##### TEXT SEGMENT

January 5, 2004

National Review, the War Party, and the history of the freedom movement in America

by Justin Raimondo

The problem with political novels is that pedantry all too often overcomes poetry. Readers of William F. Buckley, Jr.'s Getting It Right are made all too painfully aware of this long before the last page of this polemic disguised as a novel is turned.

In Buckley's little morality play, teeming with often obscure figures in the history of the American Right, the main character is really a magazine, National Review, Buckley's brainchild. What holds the narrative together is that editorial voice: lecturing, scolding, and energetically excommunicating deviationists – the novelist-philosopher Ayn Rand, the libertarian theorist Murray Rothbard, and John Birch Society founder Robert Welch – while what passes for the story line progresses, creaking and groaning all the way.

Hinging on the interaction of two characters, Woodroe Raynor, a Mormon, and a functionary of the John Birch Society, and Leonora Goldstein, an Ayn Rand acolyte, the story follows the path of their disillusion. Both start out as young idealists, enamored of their respective mentors on account of the best of intentions. Solidly anti-Communist, committed philosophically to the restoration of limited government and possessed of a crusading spirit, they are a "movement" couple, whose banter reflects the internal debates on the Right during the turbulent 1960s, presented by Buckley as a three-way tug of war between Welch, Rand, and National Review.

##########
##### GIVEN ENTRIES

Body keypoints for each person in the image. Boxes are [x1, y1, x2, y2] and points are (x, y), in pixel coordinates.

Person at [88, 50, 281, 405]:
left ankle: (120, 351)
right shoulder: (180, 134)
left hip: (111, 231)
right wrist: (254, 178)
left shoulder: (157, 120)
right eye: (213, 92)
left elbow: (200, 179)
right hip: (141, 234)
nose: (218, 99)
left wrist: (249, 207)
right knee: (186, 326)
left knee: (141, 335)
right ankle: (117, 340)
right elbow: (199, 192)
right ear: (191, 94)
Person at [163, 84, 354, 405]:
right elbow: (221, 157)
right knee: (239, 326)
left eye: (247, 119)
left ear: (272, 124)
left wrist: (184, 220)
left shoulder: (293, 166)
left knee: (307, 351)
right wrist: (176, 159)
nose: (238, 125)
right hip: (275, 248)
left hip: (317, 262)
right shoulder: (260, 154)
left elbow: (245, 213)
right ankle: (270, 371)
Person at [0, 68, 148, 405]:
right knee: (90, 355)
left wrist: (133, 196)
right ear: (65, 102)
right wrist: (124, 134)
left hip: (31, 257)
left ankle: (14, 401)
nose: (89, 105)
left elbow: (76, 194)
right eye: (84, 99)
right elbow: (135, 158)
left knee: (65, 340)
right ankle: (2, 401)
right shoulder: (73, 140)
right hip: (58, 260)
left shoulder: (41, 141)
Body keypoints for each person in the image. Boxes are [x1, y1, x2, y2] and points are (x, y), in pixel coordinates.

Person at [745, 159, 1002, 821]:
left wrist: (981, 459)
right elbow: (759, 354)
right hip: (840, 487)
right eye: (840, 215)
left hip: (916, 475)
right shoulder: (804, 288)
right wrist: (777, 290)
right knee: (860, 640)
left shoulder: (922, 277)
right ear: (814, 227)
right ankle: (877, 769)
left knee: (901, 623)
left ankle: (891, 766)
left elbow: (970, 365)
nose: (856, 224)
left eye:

##########

EXERCISES TO COMPLETE:
**1.** Reproduce the passage of the review of Buckley's novel from "In Buckley's little" up to and including "all the way.".
**2.** Write the next part of the review of William F. Buckley, Jr.'s Getting It Right, picking up after its final sentence.

RESULTS FOR THE EXERCISE:
**1.**
In Buckley's little morality play, teeming with often obscure figures in the history of the American Right, the main character is really a magazine, National Review, Buckley's brainchild. What holds the narrative together is that editorial voice: lecturing, scolding, and energetically excommunicating deviationists – the novelist-philosopher Ayn Rand, the libertarian theorist Murray Rothbard, and John Birch Society founder Robert Welch – while what passes for the story line progresses, creaking and groaning all the way.

**2.**
Through the Eisenhower years, the Kennedy era, and the Goldwater campaign, the reader is taken along on this couple's ideological odyssey, the two of them arguing back and forth (but goodnaturedly). Woody, ever the man-of-action, disdains Rand's emphasis on the power of ideas: "What do we have going to hold the Communists back? For instance, we've got to get Castro out of Cuba. How're we going to do that? Send John Galt over there? Yo soy John Galt. Yo explico todo." Leonora's answer is to change the subject, to a passage from Rand's novel Atlas Shrugged, explicating the author's theory of sex.

Woody objects to the minimalist state advocated by Rand and the libertarians on the grounds that we need to fight Communism with "an air force and a military and a CIA." But it turned out that none of these brought down the Red Empire. In the end, the peoples of the captive nations sat on their hands, and refused to produce, rising up in a massive and relatively nonviolent act of civil disobedience. The Soviet implosion demonstrated, in reality and on a grand scale, the plot-theme of Atlas Shrugged, which tells the story of what happens when the men of intelligence, ability, and integrity go on strike and withdraw their sanction from a system that considers them sacrificial victims. In an important sense, John Galt, the golden-haired hero of Rand's magnum opus and the personification of her ideal man as a free trader in a capitalist society, did take down the Soviet bloc.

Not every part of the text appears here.